Dicta el mantra de la teoría política clásica —ese que se inventó el liberalismo dieciochesco, en los años en los que apenas comenzaba a construir su hegemonía como marco ideológico de contención de las luchas populares, obreras y campesinas en Europa— que toda democracia liberal que se precie de serlo requiere de institucionalizar una serie de pesos y de contrapesos capaces de regular las relaciones entre los poderes públicos y, en todo el sentido de la palabra, invalidar sus excesos, sus abusos o su propensión a invadir las facultades exclusivas de los restantes. En América, el modelo que por antonomasia se enseña como ejemplo virtuoso y exitoso de este diseño institucional suele ser, por supuesto, el estadounidense, en donde a cada poder (ejecutivo, legislativo y judicial) se le reconoce por lo menos una prerrogativa para contrarrestar las extralimitaciones de los otros dos.
Desde su independencia, México no ha sido excepción que escape a esta regla de tomar al modelo estadounidense (o, en menor medida, al francés, y a veces hasta el inglés, pero eso ya parece extravagancia) como su referente predilecto para armar el diseño institucional de los poderes de la federación, a pesar de que, en términos históricos, sea falso que democracia y liberalismo siempre caminen de la mano, como si una no pudiese existir sin el otro y viceversa.
Saber ese dato (que históricamente han existido democracias sin liberalismo y regímenes liberales sin democracia), aún sin ser anecdótico, no obstante, en nada ha cambiado el hecho de que, en general, a la democracia en este país se le exija comportarse no como aquello que en realidad es desde tiempos de Platón, con quien nace la tradición del pensamiento político occidental (una forma de gobierno en la que el poder se ejerce entre las mayorías populares), sino como aquello que de ella expresa y demanda el liberalismo; esto es: una forma de Estado en la que las mayorías nunca alcancen la condición de soberanas (lo cual pondría a los intereses y los privilegios de las siempre minoritarias élites de una sociedad en riesgo) y, si lo alcanzan, que las minorías privilegiadas, a pesar de ello, siempre cuenten con un poder público de reserva, como patrimonio suyo, para ejercerlo como un instrumento reactivo, contramayoritario y de nulificación de las decisiones que tome el colectivo en el ejercicio de su soberanía.

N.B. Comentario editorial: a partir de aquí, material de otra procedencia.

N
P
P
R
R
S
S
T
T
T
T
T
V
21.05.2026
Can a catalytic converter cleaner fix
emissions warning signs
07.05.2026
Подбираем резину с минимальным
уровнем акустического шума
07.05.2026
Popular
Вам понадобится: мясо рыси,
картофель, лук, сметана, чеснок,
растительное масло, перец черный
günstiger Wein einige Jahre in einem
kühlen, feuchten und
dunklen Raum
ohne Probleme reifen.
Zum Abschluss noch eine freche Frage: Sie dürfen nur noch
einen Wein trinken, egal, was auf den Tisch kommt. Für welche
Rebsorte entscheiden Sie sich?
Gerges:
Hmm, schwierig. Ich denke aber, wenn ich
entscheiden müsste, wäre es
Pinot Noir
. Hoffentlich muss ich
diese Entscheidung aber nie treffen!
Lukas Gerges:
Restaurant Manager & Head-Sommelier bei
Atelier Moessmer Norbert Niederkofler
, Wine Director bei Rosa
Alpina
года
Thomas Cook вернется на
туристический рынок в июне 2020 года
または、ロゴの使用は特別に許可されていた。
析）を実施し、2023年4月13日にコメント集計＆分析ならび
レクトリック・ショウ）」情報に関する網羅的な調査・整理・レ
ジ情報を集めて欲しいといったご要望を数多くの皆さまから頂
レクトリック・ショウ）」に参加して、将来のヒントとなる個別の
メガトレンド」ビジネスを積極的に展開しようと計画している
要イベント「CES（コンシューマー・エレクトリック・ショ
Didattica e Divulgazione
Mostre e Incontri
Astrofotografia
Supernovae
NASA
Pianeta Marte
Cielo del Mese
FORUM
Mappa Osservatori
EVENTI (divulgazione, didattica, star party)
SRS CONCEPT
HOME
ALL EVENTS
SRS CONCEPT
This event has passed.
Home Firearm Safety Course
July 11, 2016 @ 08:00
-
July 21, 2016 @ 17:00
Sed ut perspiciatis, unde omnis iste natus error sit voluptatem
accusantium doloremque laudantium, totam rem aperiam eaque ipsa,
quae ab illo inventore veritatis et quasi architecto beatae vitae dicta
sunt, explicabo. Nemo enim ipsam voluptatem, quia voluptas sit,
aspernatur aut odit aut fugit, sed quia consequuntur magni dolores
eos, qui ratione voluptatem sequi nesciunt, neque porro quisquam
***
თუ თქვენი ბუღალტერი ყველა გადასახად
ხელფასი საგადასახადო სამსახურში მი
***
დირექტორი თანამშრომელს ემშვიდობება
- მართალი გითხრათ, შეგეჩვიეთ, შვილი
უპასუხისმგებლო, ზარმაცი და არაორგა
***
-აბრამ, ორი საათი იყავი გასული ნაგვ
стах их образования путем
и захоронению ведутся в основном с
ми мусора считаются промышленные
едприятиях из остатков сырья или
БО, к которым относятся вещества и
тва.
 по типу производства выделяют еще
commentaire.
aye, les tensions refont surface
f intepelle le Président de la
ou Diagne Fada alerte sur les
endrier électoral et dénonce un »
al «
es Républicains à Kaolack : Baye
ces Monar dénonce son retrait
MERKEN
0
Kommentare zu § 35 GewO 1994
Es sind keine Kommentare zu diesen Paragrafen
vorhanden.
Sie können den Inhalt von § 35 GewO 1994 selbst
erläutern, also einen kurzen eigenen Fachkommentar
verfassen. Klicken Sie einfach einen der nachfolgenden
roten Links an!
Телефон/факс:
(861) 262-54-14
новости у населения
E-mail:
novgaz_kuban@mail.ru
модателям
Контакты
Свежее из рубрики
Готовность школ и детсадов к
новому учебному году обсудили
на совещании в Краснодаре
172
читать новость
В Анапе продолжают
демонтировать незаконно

En México, este anhelo de contar, por un lado, con poderes públicos capaces de contrapesarse recíprocamente y, por el otro, con garantías institucionales de que los sectores mayoritarios de la población (que suelen ser los más expoliados por el capitalismo y su Estado de derecho ad-hoc) nunca sean capaces de hacer efectiva su voluntad como poder popular en el ejercicio de gobierno, en particular, se desplegó a lo largo del siglo XX como un debate intelectual condicionado por los efectos que, en la conformación de la cultura política nacional, ejercieron la irrupción de las masas en la política federal y, por supuesto, la consolidación de un sistema presidencialista en el que el titular del ejecutivo federal contaba con facultades constitucionales y metaconstitucionales capaces de anular conjuntamente a los poderes legislativo y judicial.